One School District. 23,000 Insurance Claims. A 92% Drop in Inpatient Admissions.
A large Louisiana school district gave its employees two health plan options in 2018: one that included a direct primary care provider, one that didn’t. An analytics firm spent a year tracking what happened to the claims.
The group with DPC had 92.7% fewer inpatient admissions.
That number demands context, which I’ll get to. But it’s not the only number worth looking at.
What the Study Found
KPI Ninja, a healthcare analytics company, analyzed 23,593 insurance claims from the district’s 2018-2019 plan year using the Johns Hopkins ACG risk-scoring system. The study compared a PPO Direct plan that included Nextera Healthcare as a DPC provider against a PPO Choice plan that didn’t.
Compared to the traditional PPO group, the DPC group showed:
- 92.7% fewer inpatient admissions
- 76.7% fewer outpatient hospital visits
- 40.6% fewer urgent care visits
- 9.6% fewer emergency room visits
On cost, the DPC plan ran $76 per member per month less than the comparison plan. Over a full year, that gap came to $913 per member.
The Caveats Are Real
The 92.7% inpatient reduction is the kind of number that makes people skeptical, and the skepticism is reasonable.
School district employees are a specific population. Younger, employed, generally healthier than a Medicare population. When you start from a low baseline of hospitalizations, even a difference of a few events between groups can produce large percentage swings. Without knowing the raw hospitalization counts behind that 92.7%, the number tells you direction more than magnitude.
The study was also published by Nextera Healthcare, the DPC provider in the analysis. That doesn’t make the numbers wrong. It means they haven’t been independently replicated in larger peer-reviewed research.
Medscape published a clinical analysis this week asking whether DPC can reduce hospital admissions and readmissions. When a publication with millions of physician readers puts that question in front of its audience, the model has moved into a different conversation than it was having five years ago. Researchers have noted that most available DPC outcomes evidence comes from employer-sponsored populations and observational designs, not randomized trials. That’s an honest description of where the field stands.
Why the Mechanism Makes Sense Anyway
You don’t need the employer study to explain why smaller panels might produce fewer hospitalizations.
DPC physicians carry 400 to 800 patients on average, versus 2,000 to 2,500 in traditional fee-for-service primary care.
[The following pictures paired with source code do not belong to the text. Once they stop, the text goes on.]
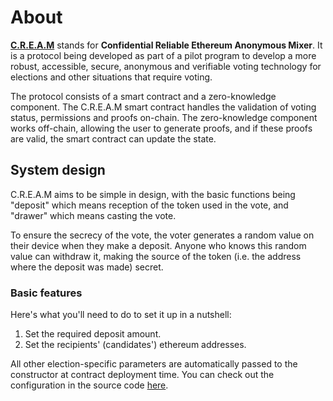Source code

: # About

**[C.R.E.A.M](https://github.com/couger-inc/cream)** stands for **Confidential Reliable Ethereum Anonymous Mixer**. It is a protocol being developed as part of a pilot program to develop a more robust, accessible, secure, anonymous and verifiable voting technology for elections and other situations that require voting.

The protocol consists of a smart contract and a zero-knowledge component. The C.R.E.A.M smart contract handles the validation of voting status, permissions and proofs on-chain. The zero-knowledge component works off-chain, allowing the user to generate proofs, and if these proofs are valid, the smart contract can update the state.

## System design
C.R.E.A.M aims to be simple in design, with the basic functions being "deposit" which means reception of the token used in the vote, and "drawer" which means casting the vote. 

To ensure the secrecy of the vote, the voter generates a random value on their device when they make a deposit. Anyone who knows this random value can withdraw it, making the source of the token (i.e. the address where the deposit was made) secret.

### Basic features

Here's what you'll need to do to set it up in a nutshell:

1. Set the required deposit amount.
2. Set the recipients' (candidates') ethereum addresses.

All other election-specific parameters are automatically passed to the constructor at contract deployment time. You can check out the configuration in the source code [here](https://github.com/couger-inc/cream/blob/master/config/test.yml).

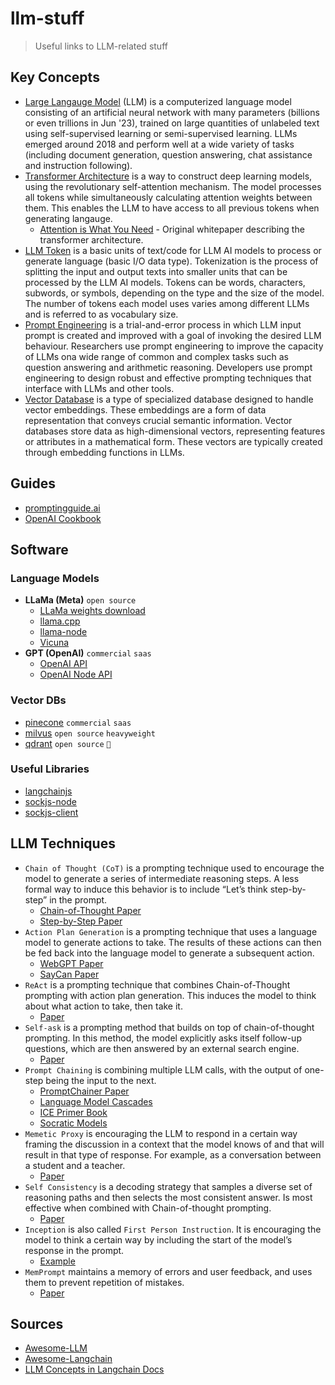# llm-stuff
> Useful links to LLM-related stuff

## Key Concepts

* [Large Langauge Model](https://en.wikipedia.org/wiki/Large_language_model) (LLM) is
  a computerized language model consisting of an artificial neural network with many
  parameters (billions or even trillions in Jun '23), trained on large quantities of
  unlabeled text using self-supervised learning or semi-supervised learning. LLMs
  emerged around 2018 and perform well at a wide variety of tasks (including document
  generation, question answering, chat assistance and instruction following).
* [Transformer Architecture](https://en.wikipedia.org/wiki/Transformer_(machine_learning_model))
  is a way to construct deep learning models, using the revolutionary self-attention mechanism.
  The model processes all tokens while simultaneously calculating attention weights between them.
  This enables the LLM to have access to all previous tokens when generating langauge.
   - [Attention is What You Need](https://arxiv.org/pdf/1706.03762.pdf) - Original
     whitepaper describing the transformer architecture.
* [LLM Token](https://learn.microsoft.com/en-us/semantic-kernel/prompt-engineering/tokens)
  is a basic units of text/code for LLM AI models to process or generate language (basic I/O data
  type). Tokenization is the process of splitting the input and output texts into smaller units
  that can be processed by the LLM AI models. Tokens can be words, characters, subwords, or symbols,
  depending on the type and the size of the model. The number of tokens each model uses varies
  among different LLMs and is referred to as vocabulary size.
* [Prompt Engineering](https://en.wikipedia.org/wiki/Prompt_engineering) is a trial-and-error
  process in which LLM input prompt is created and improved with a goal of invoking the desired
  LLM behaviour. Researchers use prompt engineering to improve the capacity of LLMs ona wide
  range of common and complex tasks such as question answering and arithmetic reasoning.
  Developers use prompt engineering to design robust and effective prompting techniques that
  interface with LLMs and other tools.
* [Vector Database](https://en.wikipedia.org/wiki/Vector_database) is a type of specialized
  database designed to handle vector embeddings. These embeddings are a form of data
  representation that conveys crucial semantic information. Vector databases store data
  as high-dimensional vectors, representing features or attributes in a mathematical form.
  These vectors are typically created through embedding functions in LLMs.

## Guides
* [promptingguide.ai](https://www.promptingguide.ai/)
* [OpenAI Cookbook](https://github.com/openai/openai-cookbook)

## Software

### Language Models

* **LLaMa (Meta)** `open source`
   - [LLaMa weights download](https://github.com/shawwn/llama-dl)
   - [llama.cpp](https://github.com/ggerganov/llama.cpp)
   - [llama-node](https://github.com/Atome-FE/llama-node)
   - [Vicuna](https:/github.com/lm-sys/FastChat)
* **GPT (OpenAI)** `commercial` `saas`
   - [OpenAI API](https://platform.openai.com/docs/api-reference)
   - [OpenAI Node API](https://www.npmjs.com/package/openai)

### Vector DBs
* [pinecone](https://www.pinecone.io/) `commercial` `saas`
* [milvus](https://github.com/milvus-io/milvus) `open source` `heavyweight`
* [qdrant](https://github.com/qdrant/qdrant) `open source` `🌟`

### Useful Libraries

* [langchainjs](https://github.com/hwchase17/langchainjs)
* [sockjs-node](https://github.com/sockjs/sockjs-node)
* [sockjs-client](https://github.com/sockjs/sockjs-client)

## LLM Techniques

* `Chain of Thought (CoT)` is a prompting technique used to encourage the model to generate
  a series of intermediate reasoning steps. A less formal way to induce this behavior is
  to include “Let’s think step-by-step” in the prompt.
   - [Chain-of-Thought Paper](https://arxiv.org/pdf/2201.11903.pdf)
   - [Step-by-Step Paper](https://arxiv.org/abs/2112.00114)
* `Action Plan Generation` is a prompting technique that uses a language model to generate
  actions to take. The results of these actions can then be fed back into the language model
  to generate a subsequent action.
   - [WebGPT Paper](https://arxiv.org/pdf/2112.09332.pdf)
   - [SayCan Paper](https://say-can.github.io/assets/palm_saycan.pdf)
* `ReAct` is a prompting technique that combines Chain-of-Thought prompting with action plan
  generation. This induces the model to think about what action to take, then take it.
   - [Paper](https://arxiv.org/pdf/2210.03629.pdf)
* `Self-ask` is a prompting method that builds on top of chain-of-thought prompting. In this
  method, the model explicitly asks itself follow-up questions, which are then answered
  by an external search engine.
   - [Paper](https://ofir.io/self-ask.pdf)
* `Prompt Chaining` is combining multiple LLM calls, with the output of one-step being the
  input to the next.
   - [PromptChainer Paper](https://arxiv.org/pdf/2203.06566.pdf)
   - [Language Model Cascades](https://arxiv.org/abs/2207.10342)
   - [ICE Primer Book](https://primer.ought.org/)
   - [Socratic Models](https://socraticmodels.github.io/)
* `Memetic Proxy` is encouraging the LLM to respond in a certain way framing the discussion
  in a context that the model knows of and that will result in that type of response. For
  example, as a conversation between a student and a teacher.
   - [Paper](https://arxiv.org/pdf/2102.07350.pdf)
* `Self Consistency` is a decoding strategy that samples a diverse set of reasoning paths
  and then selects the most consistent answer. Is most effective when combined with
  Chain-of-thought prompting.
   - [Paper](https://arxiv.org/pdf/2203.11171.pdf)
* `Inception` is also called `First Person Instruction`. It is encouraging the model to think
  a certain way by including the start of the model’s response in the prompt.
   - [Example](https://twitter.com/goodside/status/1583262455207460865?s=20&t=8Hz7XBnK1OF8siQrxxCIGQ)
* `MemPrompt` maintains a memory of errors and user feedback, and uses them to prevent
  repetition of mistakes.
   - [Paper](https://memprompt.com/)

## Sources

* [Awesome-LLM](https://github.com/Hannibal046/Awesome-LLM#open-llm)
* [Awesome-Langchain](https://github.com/kyrolabs/awesome-langchain)
* [LLM Concepts in Langchain Docs](https://github.com/hwchase17/langchain/blob/94c82a189d30a53a2f7e34a9dd99eeb174f45d3d/docs/getting_started/concepts.md)
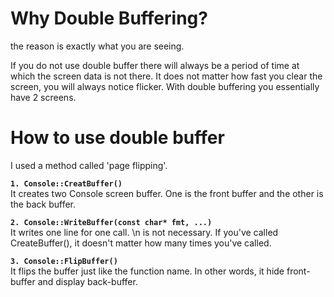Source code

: # Why Double Buffering?

the reason is exactly what you are seeing.

If you do not use double buffer there will always be a period of time at which the screen data is not there.
It does not matter how fast you clear the screen, you will always notice flicker.
With double buffering you essentially have 2 screens.

# How to use double buffer

I used a method called 'page flipping'.

**`1. Console::CreatBuffer()`**   
It creates two Console screen buffer. One is the front buffer and the other is the back buffer.

**`2. Console::WriteBuffer(const char* fmt, ...)`**   
It writes one line for one call. \n is not necessary.
If you've called CreateBuffer(), it doesn't matter how many times you've called.
  
**`3. Console::FlipBuffer()`**   
It flips the buffer just like the function name. 
In other words, it hide front-buffer and display back-buffer.
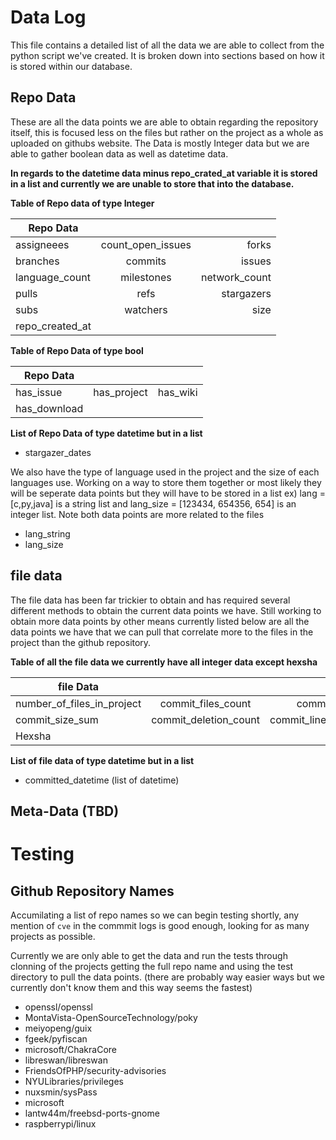 # Data Log

This file contains a detailed list of all the data we are able to collect from the python script we've created. It is broken down into sections based on how it is stored within our database.

## Repo Data

These are all the data points we are able to obtain regarding the repository itself, this is focused less on the files but rather on the project as a whole as uploaded on githubs website. The Data is mostly Integer data but we are able to gather boolean data as well as datetime data.

**In regards to the datetime data minus repo_crated_at variable it is stored in a list and currently we are unable to store that into the database.**

**Table of Repo data of type Integer** 

| Repo Data       |                  |               |
| ----------------|:----------------:| -------------:|
| assigneees      | count_open_issues| forks         |
| branches        | commits          | issues        |
| language_count  | milestones       | network_count |
| pulls           | refs             | stargazers    |
| subs            | watchers         | size          |
| repo_created_at |                  |               |


**Table of Repo Data of type bool**

| Repo Data       |                  |               |
| ----------------|:----------------:| -------------:|
| has_issue       | has_project      | has_wiki      |
| has_download    |                  |               |

**List of Repo Data of type datetime but in a list**

- stargazer_dates

We also have the type of language used in the project and the size of each languages use. Working on a way to store them together or most likely they will be seperate data points but they will have to be stored in a list ex) lang = [c,py,java] is a string list and lang_size = [123434, 654356, 654] is an integer list. Note both data points are more related to the files 

- lang_string
- lang_size

## file data

The file data has been far trickier to obtain and has required several different methods to obtain the current data points we have. Still working to obtain more data points by other means currently listed below are all the data points we have that we can pull that correlate more to the files in the project than the github repository.

**Table of all the file data we currently have all integer data except hexsha**

| file Data                  |                        |                             |
| ---------------------------|:----------------------:| ---------------------------:|
| number_of_files_in_project | commit_files_count     | commit_insertion_count      |
| commit_size_sum            | commit_deletion_count  | commit_lines_changed_count  |
| Hexsha                     |                        |                             |


**List of file data of type datetime but in a list**

- committed_datetime (list of datetime)

## Meta-Data (TBD)


# Testing

## Github Repository Names

Accumilating a list of repo names so we can begin testing shortly, any mention of `cve` in the commmit logs is good enough, looking for as many projects as possible.

Currently we are only able to get the data and run the tests through clonning of the projects getting the full repo name and using the test directory to pull the data points. (there are probably way easier ways but we currently don't know them and this way seems the fastest)

- openssl/openssl
- MontaVista-OpenSourceTechnology/poky
- meiyopeng/guix
- fgeek/pyfiscan
- microsoft/ChakraCore
- libreswan/libreswan
- FriendsOfPHP/security-advisories
- NYULibraries/privileges
- nuxsmin/sysPass
- microsoft
- lantw44m/freebsd-ports-gnome
- raspberrypi/linux




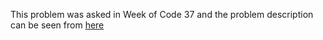 This problem was asked in Week of Code 37 and the problem description can be seen from [here](https://www.hackerrank.com/contests/w37/challenges/dynamic-line-intersection/problem)
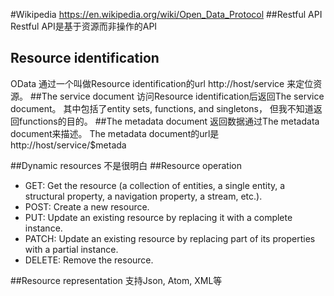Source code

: #Wikipedia
https://en.wikipedia.org/wiki/Open_Data_Protocol
##Restful API
Restful API是基于资源而非操作的API

## Resource identification
OData 通过一个叫做Resource identification的url http://host/service 来定位资源。
##The service document
访问Resource identification后返回The service document。
其中包括了entity sets, functions, and singletons， 但我不知道返回functions的目的。
##The metadata document
返回数据通过The metadata document来描述。 The metadata document的url是http://host/service/$metada

##Dynamic resources 
不是很明白
##Resource operation
* GET: Get the resource (a collection of entities, a single entity, a structural property, a navigation property, a stream, etc.).
* POST: Create a new resource.
* PUT: Update an existing resource by replacing it with a complete instance.
* PATCH: Update an existing resource by replacing part of its properties with a partial instance.
* DELETE: Remove the resource.

##Resource representation
支持Json, Atom, XML等
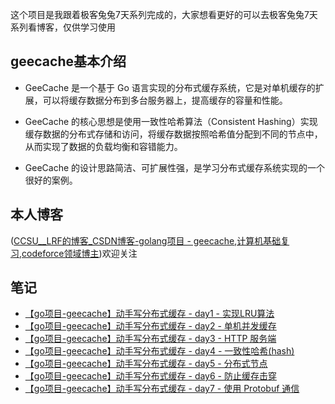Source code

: 这个项目是我跟着极客兔兔7天系列完成的，大家想看更好的可以去极客兔兔7天系列看博客，仅供学习使用
## geecache基本介绍

- GeeCache 是一个基于 Go 语言实现的分布式缓存系统，它是对单机缓存的扩展，可以将缓存数据分布到多台服务器上，提高缓存的容量和性能。
- GeeCache 的核心思想是使用一致性哈希算法（Consistent Hashing）实现缓存数据的分布式存储和访问，将缓存数据按照哈希值分配到不同的节点中，从而实现了数据的负载均衡和容错能力。

- GeeCache 的设计思路简洁、可扩展性强，是学习分布式缓存系统实现的一个很好的案例。

## 本人博客
([CCSU__LRF的博客_CSDN博客-golang项目 - geecache,计算机基础复习,codeforce领域博主](https://blog.csdn.net/csxylrf?spm=1011.2415.3001.5343))欢迎关注
## 笔记 

- [【go项目-geecache】动手写分布式缓存 - day1 - 实现LRU算法](https://blog.csdn.net/csxylrf/article/details/130189041?spm=1001.2014.3001.5501)
- [【go项目-geecache】动手写分布式缓存 - day2 - 单机并发缓存](https://blog.csdn.net/csxylrf/article/details/130210651?spm=1001.2014.3001.5501)
- [【go项目-geecache】动手写分布式缓存 - day3 - HTTP 服务端](https://blog.csdn.net/csxylrf/article/details/130222918?spm=1001.2014.3001.5501)
- [【go项目-geecache】动手写分布式缓存 - day4 - 一致性哈希(hash)](https://blog.csdn.net/csxylrf/article/details/130225636?spm=1001.2014.3001.5501)
- [【go项目-geecache】动手写分布式缓存 - day5 - 分布式节点](https://blog.csdn.net/csxylrf/article/details/130231834?spm=1001.2014.3001.5501)
- [【go项目-geecache】动手写分布式缓存 - day6 - 防止缓存击穿](https://blog.csdn.net/csxylrf/article/details/130244567?spm=1001.2014.3001.5501)
- [【go项目-geecache】动手写分布式缓存 - day7 - 使用 Protobuf 通信](https://blog.csdn.net/csxylrf/article/details/130257794?spm=1001.2014.3001.5501)


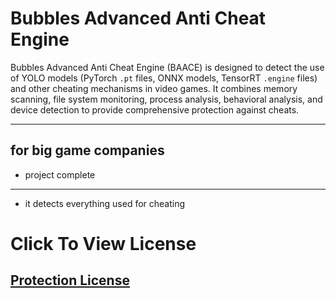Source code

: # Bubbles Advanced Anti Cheat Engine

Bubbles Advanced Anti Cheat Engine (BAACE) is designed to detect the use of YOLO models (PyTorch `.pt` files, ONNX models, TensorRT `.engine` files) and other cheating mechanisms in video games. It combines memory scanning, file system monitoring, process analysis, behavioral analysis, and device detection to provide comprehensive protection against cheats.

----------

## for big game companies

- project complete
----------

- it detects everything used for cheating


# Click To View License 
## [Protection License](https://github.com/KernFerm/Bubbles-Advanced-Anti-Cheat-Engine/blob/main/LICENSE)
That ratio determines whether a patient can reach their doctor before a worsening condition becomes a hospitalization.
A patient managing hypertension or diabetes in a DPC practice can often get a same-day appointment or at least a same-day conversation. When a problem is still manageable at the outpatient level, that access changes the outcome. In a traditional practice, a two-week wait can turn an office visit into an emergency room trip.
Post-discharge follow-up is another piece. When a DPC patient leaves the hospital, a follow-up within 24 to 48 hours is achievable. That window matters. Hospital readmission rates track closely with whether patients get early follow-up after discharge. Most traditionally-insured patients don’t.
The mechanism isn’t speculative. The evidence base is just still thin.
What This Means
If you’re pitching DPC to a self-funded employer, the Nextera data is worth knowing. A $913 per member per year cost difference and a 40% reduction in urgent care visits are numbers a benefits committee can follow. Pair them with the Hint Health patient experience benchmark, which showed an 89% PCPCM quality score and an 85 Net Promoter Score across 12 DPC practices, and you have a business case that holds up under scrutiny.
If you’re a physician weighing the DPC model, the hospital utilization data adds a clinical dimension to the usual business argument. You might not just be offering convenience. You might actually be keeping patients out of the hospital.
The Medscape clinical coverage of this question is the signal that matters most this week. The data is early. It comes from a specific employer population in a specific setting. But the direction is consistent, and the mainstream clinical community is starting to ask for the evidence. That’s a shift worth tracking.